## Exercise
Continue the forum thread about handling design numbers and buy numbers for parts made in-house or outsourced, picking up right after its final line.

Depending on the scenario used, I can argue either way.  I'm curious what everyone else thinks.  Thanks!

 

5 REPLIES 5
HelesicPetr
22-Sapphire II
(To:TomU)

Hi @TomU 

Everything depends on the customer process and planning. What system allows you to do and so on.

For example it does not matter for designer if the welded plate is build in house or is outsourced

so in the design model there is no needs to separate finished and semi finished parts. 

 

In other hand if you forward BOM to a stock flor to order the part someone needs to know what to order and how to forward technical documentation and here is it interesting. 

You have a design number but system allows you to order just the parts that has a buy number >D 

 

In my opinion you should think how the information is propagated between systems and find really efficient way how to manage this information. 

 

One customer use a flag, outsourced for part that can be manufactured by them self or outside the company. Based on the flag they can generate a BOM for buyer, or for manufacturing in the house.

 

PetrH

 

avillanueva
23-Emerald I
(To:TomU)

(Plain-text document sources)
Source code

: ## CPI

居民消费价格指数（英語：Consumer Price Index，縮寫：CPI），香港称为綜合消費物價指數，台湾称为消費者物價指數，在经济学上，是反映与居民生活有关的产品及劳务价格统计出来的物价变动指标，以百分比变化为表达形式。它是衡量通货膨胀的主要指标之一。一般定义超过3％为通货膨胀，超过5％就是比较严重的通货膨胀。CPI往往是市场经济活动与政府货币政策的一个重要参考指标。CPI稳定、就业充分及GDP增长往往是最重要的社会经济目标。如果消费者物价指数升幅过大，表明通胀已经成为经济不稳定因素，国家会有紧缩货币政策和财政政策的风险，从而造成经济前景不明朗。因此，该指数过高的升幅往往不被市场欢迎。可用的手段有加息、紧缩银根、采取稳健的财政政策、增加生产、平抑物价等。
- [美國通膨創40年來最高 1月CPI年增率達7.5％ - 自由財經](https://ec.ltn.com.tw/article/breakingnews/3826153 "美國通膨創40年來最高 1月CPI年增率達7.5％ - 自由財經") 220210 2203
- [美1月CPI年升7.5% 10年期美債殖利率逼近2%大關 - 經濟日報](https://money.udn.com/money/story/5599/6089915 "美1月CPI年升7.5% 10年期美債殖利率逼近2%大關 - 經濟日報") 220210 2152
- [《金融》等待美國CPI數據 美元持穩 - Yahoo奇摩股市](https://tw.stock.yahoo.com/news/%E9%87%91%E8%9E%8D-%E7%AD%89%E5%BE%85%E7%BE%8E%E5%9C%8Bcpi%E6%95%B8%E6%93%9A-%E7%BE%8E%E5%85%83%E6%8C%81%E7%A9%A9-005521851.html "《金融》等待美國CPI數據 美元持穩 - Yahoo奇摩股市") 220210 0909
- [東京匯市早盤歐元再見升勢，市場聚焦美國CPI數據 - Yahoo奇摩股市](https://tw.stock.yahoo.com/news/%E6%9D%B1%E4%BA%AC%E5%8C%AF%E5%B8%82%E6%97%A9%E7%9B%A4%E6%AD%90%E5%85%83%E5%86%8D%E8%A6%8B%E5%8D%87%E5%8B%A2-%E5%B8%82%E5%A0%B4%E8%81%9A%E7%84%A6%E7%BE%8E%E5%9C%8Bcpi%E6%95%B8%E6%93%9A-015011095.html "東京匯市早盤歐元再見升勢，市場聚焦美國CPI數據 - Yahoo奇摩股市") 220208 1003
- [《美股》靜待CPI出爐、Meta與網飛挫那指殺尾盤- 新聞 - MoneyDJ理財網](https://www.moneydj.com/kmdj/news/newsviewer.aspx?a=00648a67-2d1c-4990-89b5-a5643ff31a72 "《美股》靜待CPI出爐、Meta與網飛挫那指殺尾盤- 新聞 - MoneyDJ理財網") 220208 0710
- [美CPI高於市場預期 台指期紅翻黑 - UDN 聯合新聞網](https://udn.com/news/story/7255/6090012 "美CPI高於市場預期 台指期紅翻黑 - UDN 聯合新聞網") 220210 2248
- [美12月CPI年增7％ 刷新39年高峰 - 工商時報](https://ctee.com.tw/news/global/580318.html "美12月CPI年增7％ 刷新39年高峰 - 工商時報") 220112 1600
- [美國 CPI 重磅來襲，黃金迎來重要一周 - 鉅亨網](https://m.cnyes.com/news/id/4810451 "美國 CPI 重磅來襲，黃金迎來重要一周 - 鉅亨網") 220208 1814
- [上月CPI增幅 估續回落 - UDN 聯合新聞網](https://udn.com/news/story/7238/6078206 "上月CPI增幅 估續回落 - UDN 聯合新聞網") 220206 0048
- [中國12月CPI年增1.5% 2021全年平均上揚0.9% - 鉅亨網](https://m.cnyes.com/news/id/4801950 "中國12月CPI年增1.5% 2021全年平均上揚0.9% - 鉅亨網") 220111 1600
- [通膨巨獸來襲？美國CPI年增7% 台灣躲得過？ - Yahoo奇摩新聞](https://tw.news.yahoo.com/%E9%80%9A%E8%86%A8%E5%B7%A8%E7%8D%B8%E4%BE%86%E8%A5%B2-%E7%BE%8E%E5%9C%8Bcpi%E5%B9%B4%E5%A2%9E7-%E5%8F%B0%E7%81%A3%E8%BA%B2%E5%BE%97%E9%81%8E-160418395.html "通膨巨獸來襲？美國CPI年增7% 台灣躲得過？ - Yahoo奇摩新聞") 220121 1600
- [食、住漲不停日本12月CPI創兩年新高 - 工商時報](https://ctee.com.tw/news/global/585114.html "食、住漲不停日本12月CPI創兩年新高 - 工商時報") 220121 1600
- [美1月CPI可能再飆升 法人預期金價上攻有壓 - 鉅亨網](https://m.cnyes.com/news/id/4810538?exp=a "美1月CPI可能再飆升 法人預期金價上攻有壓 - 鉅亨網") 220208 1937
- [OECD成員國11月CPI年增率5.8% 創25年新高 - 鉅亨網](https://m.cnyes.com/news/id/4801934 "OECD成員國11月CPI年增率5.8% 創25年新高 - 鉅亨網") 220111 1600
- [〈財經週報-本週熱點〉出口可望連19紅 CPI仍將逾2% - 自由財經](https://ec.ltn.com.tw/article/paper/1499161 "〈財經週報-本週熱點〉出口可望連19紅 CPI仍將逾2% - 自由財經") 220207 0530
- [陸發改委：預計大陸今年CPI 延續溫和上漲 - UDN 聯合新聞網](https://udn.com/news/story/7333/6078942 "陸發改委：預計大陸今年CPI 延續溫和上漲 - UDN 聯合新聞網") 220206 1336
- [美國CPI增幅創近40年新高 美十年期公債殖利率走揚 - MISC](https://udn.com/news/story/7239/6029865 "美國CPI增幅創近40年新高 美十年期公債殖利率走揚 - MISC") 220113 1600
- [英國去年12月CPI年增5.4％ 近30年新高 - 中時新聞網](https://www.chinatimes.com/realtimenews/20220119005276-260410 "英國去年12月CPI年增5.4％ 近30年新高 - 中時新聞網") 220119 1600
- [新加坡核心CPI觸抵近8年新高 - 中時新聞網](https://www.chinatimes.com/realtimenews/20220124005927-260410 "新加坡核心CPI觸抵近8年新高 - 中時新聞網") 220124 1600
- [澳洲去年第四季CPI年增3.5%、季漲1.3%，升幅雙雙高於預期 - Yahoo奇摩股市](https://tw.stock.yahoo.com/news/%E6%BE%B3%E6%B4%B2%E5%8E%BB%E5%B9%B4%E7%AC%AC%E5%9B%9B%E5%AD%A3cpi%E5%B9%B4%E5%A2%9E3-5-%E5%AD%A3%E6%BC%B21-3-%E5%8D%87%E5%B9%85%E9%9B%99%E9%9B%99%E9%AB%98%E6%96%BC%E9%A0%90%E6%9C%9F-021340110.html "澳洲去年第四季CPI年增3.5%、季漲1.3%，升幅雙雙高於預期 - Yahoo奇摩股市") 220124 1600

## Exercise answer
Seeing the same stuff here over the past 20 years. We might design something that has multiple mfg steps. Ops sometimes likes to build in stopping points to put unfinished material away which cause suffix part numbers to be generated. Not a practice I like but I keep that junk on the ERP side. If there is a known and well defined build process, we might build that into our BOMs with a stair step approach where one step feeds into the next. In your weldment case, I see no harm in showing a complete BOM of components if it make sense to identify them uniquely. If you want to refer to individual components of that weldment and have models for them, I often opt to normalize things. Treat all things the same. Weldment vs normal assembly, who cares. They can choose to ignore the BOM in operations and buy complete. You have flexibility there.

TomU
23-Emerald IV
(To:avillanueva)


@avillanueva wrote:

Treat all things the same. Weldment vs normal assembly, who cares. They can choose to ignore the BOM in operations and buy complete.


At my last job we actually got burned a couple of times taking this approach.  Purchasing didn't know that a fairly large sub-assembly was designed internally but (always) built by outside suppliers.  Since the parts from the sub-assembly were included on the BOM, purchasing inadvertently ordered all of them separately (at great cost) and they could not be used since they had to be machined together as a set (by the outside supplier).  In that case, the design contained everything (in CAD), but there really needed to be two separate BOMs - one just for the sub-assembly and another for the top-level design that did not include the components from the sub-assembly.  If the number for the sub-assembly doesn't change, then anytime it's used, all the children will automatically come along.

 

I imagine most ERP systems have a 'state' attribute or something similar to communicate where a particular object is in the build process.  I'm not sure if 'view versions' could be used for this or not.  Can a downstream view version of an object be added back into an upstream structure?

BenLoosli
23-Emerald III
(To:TomU)

Where I used to work, we had a lot of weldments that were then machined.

The weldment assembly and drawing had the complete BOM to weld it up and was 1 final part number.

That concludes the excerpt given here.